Lessons from a Long Time Ago, in a Galaxy Far Far Away

A long time ago, in a galaxy far, far away, we witnessed the creations of George Lucas’ mind come to our screens. Whether on the big screen, the small screen or on the pages of novels and comics, we saw the Star Wars galaxy grow and mature. While this galaxy was developed from the left-wing perspective of George Lucas, and I am not one of taking political advice from fiction, I thought this would be a fun exercise. What went right in the Star Wars Universe, but more importantly, what went wrong?

For starters, what went right, is the Jedi. This may seem counterintuitive to most– did we not see them unable to stop the Galactic Civil War, become pawns to the Sith and be slaughtered by their men? Yes, but this only occurred in a short period of time– five to ten years in a system which lasted thousands of years. For thousands of years, the Jedi successfully protected peace in the Galaxy.

But what failed? A lot. First, let us take a step back in time and towards our home—America. What is our system based around? A limited executive, the distribution of power, through federalism and independent branches of government. Every single one of these was rejected by the Republic. Take a limited executive. While fairly true in the beginning of the prequel era, this was blown out of the water by the end. By the climax of Attack of the Clones, we see a Supreme Chancellor capable of creating a grand army all by himself. Within a movie, we see a Supreme Chancellor capable of making himself an Emperor and fundamentally changing the Republic.

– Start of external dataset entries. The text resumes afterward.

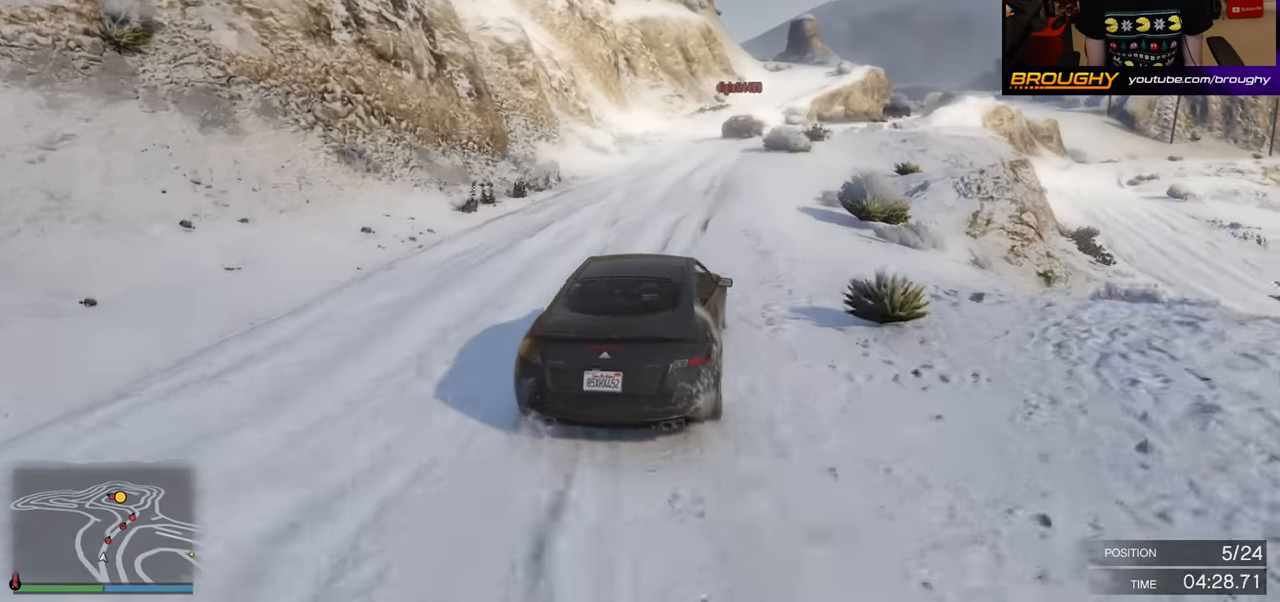
{"buttons": ["R2"], "left_stick": "right", "right_stick": "center", "events": [[484, "left_stick", "right"]]}
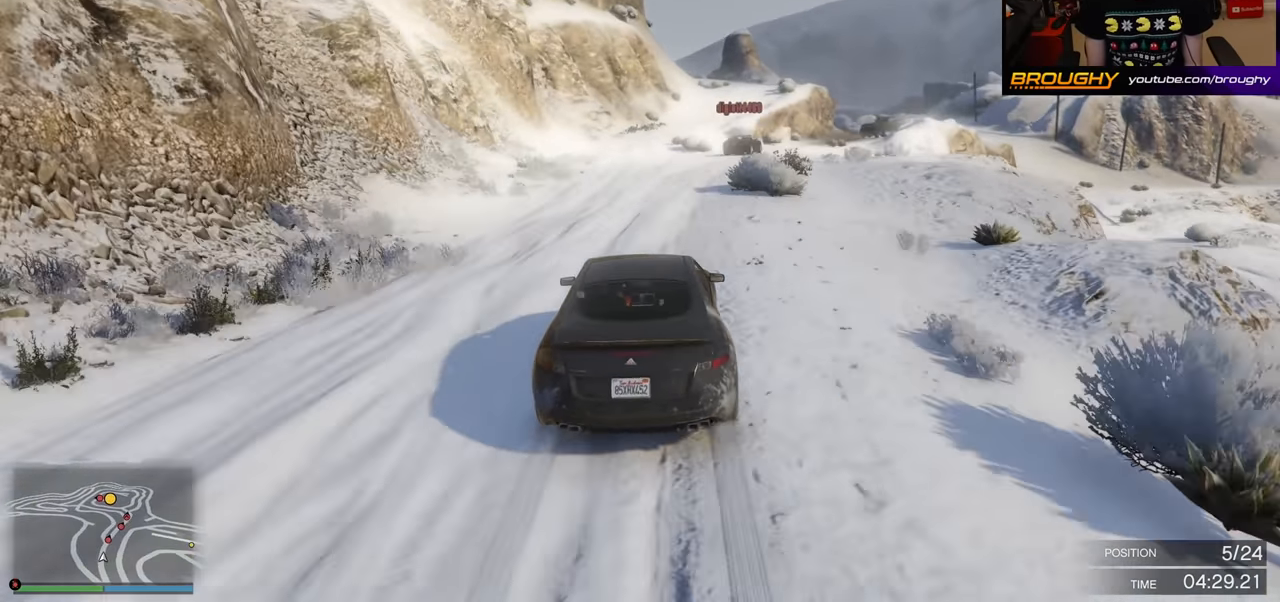
{"buttons": ["R2"], "left_stick": "right", "right_stick": "center", "events": [[250, "left_stick", "center"], [400, "left_stick", "right"]]}
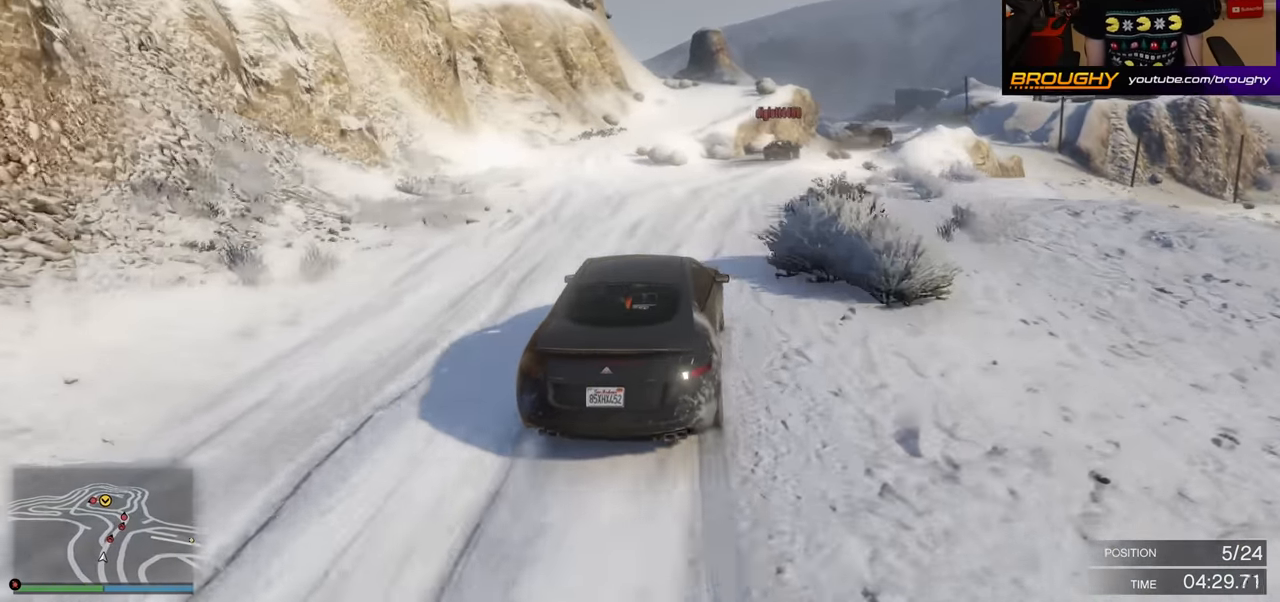
{"buttons": ["R2"], "left_stick": "center", "right_stick": "center", "events": [[117, "left_stick", "center"], [250, "left_stick", "right"], [467, "left_stick", "center"]]}
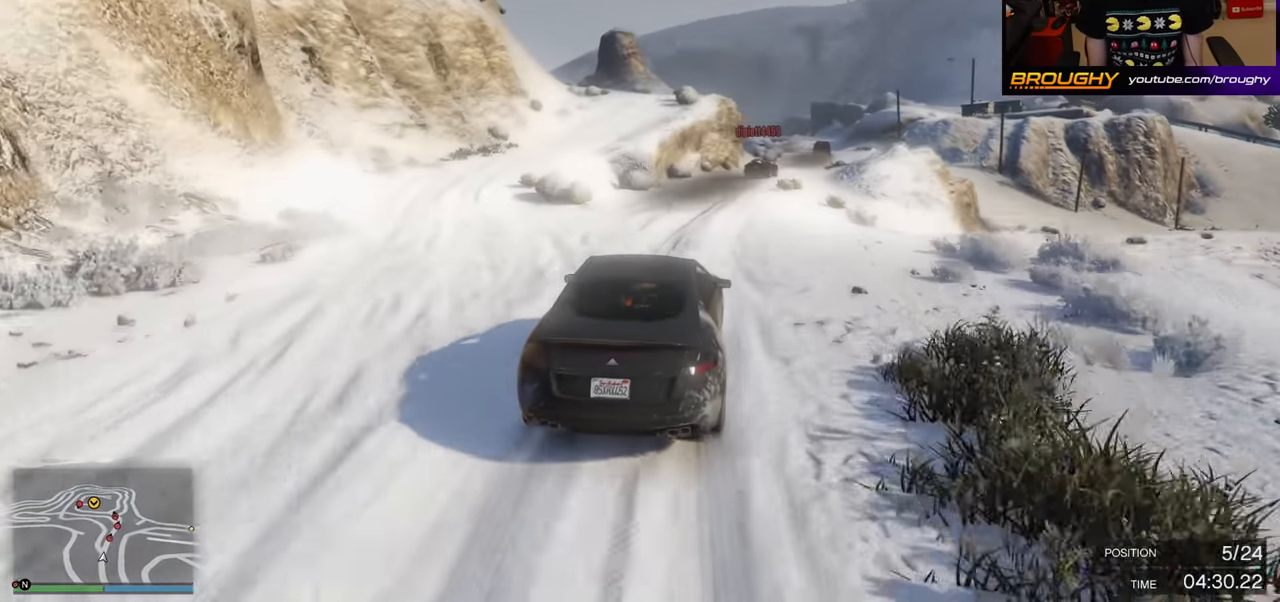
{"buttons": ["R2"], "left_stick": "center", "right_stick": "center", "events": [[150, "left_stick", "right"], [400, "left_stick", "center"]]}
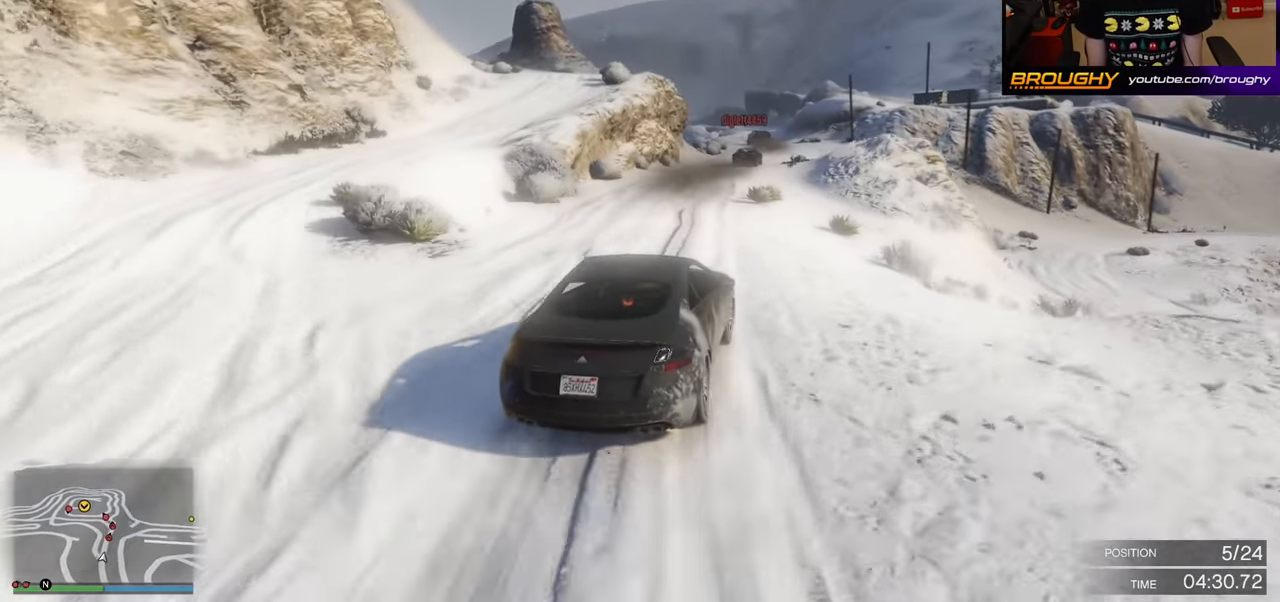
{"buttons": ["R2"], "left_stick": "center", "right_stick": "center", "events": [[267, "left_stick", "left"], [434, "left_stick", "center"]]}
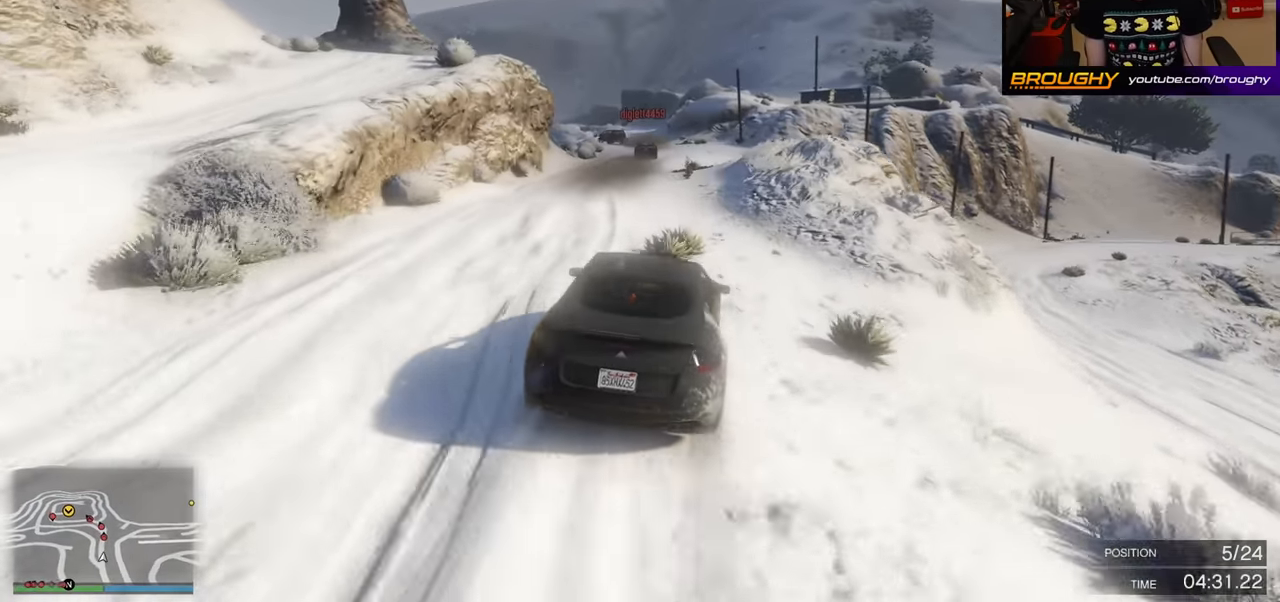
{"buttons": ["R2"], "left_stick": "center", "right_stick": "center", "events": []}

The Republic also throws federalism out of the window. To see this, let us look to the Clone Wars TV show. In one story (SEASON 3, Episode 11), we see Padme talking about how the war effort was taking away from the Republic funding education and utilities. Imagine Washington DC, being responsible for basic utilities, no; imagine Washington DC being responsible for these basics.

Lastly, no American principle is rejected more than independent branches of government. From the start, we see the executive leading the legislative branch like we see in places like Great Britain. While we never see the courts in action on film, we see them on the television show when Anakin Skywalker’s padawn Ashoka Tano, is put on trial when she is framed for the bombing of the Jedi Temple, (Season 5 Episode 20). Again, we see the chief executive leading the court with a jury of Senators, a military prosecutor, and a Senator as the defense counsel. Again, we see a complete corrupting of separations of powers. No wonder Mace Windu thought the courts were too corrupt to convict Palpatine.

While Star Wars is a purely speculative universe, a fanatic one at that, that does not mean we cannot draw morals and lessons. While not absolute, they allow us to see our ideas in action, and in this universe we saw them not in action. We got to see what happens when we do not follow our ideas. We do not need to look towards Star Wars to see these results. Just look to any tin-pot dictator. They all have a common thread; they all reject American ideals of government. On the other hand, whatever liberal democracy, we find, they all share American governing principles to one extent or another.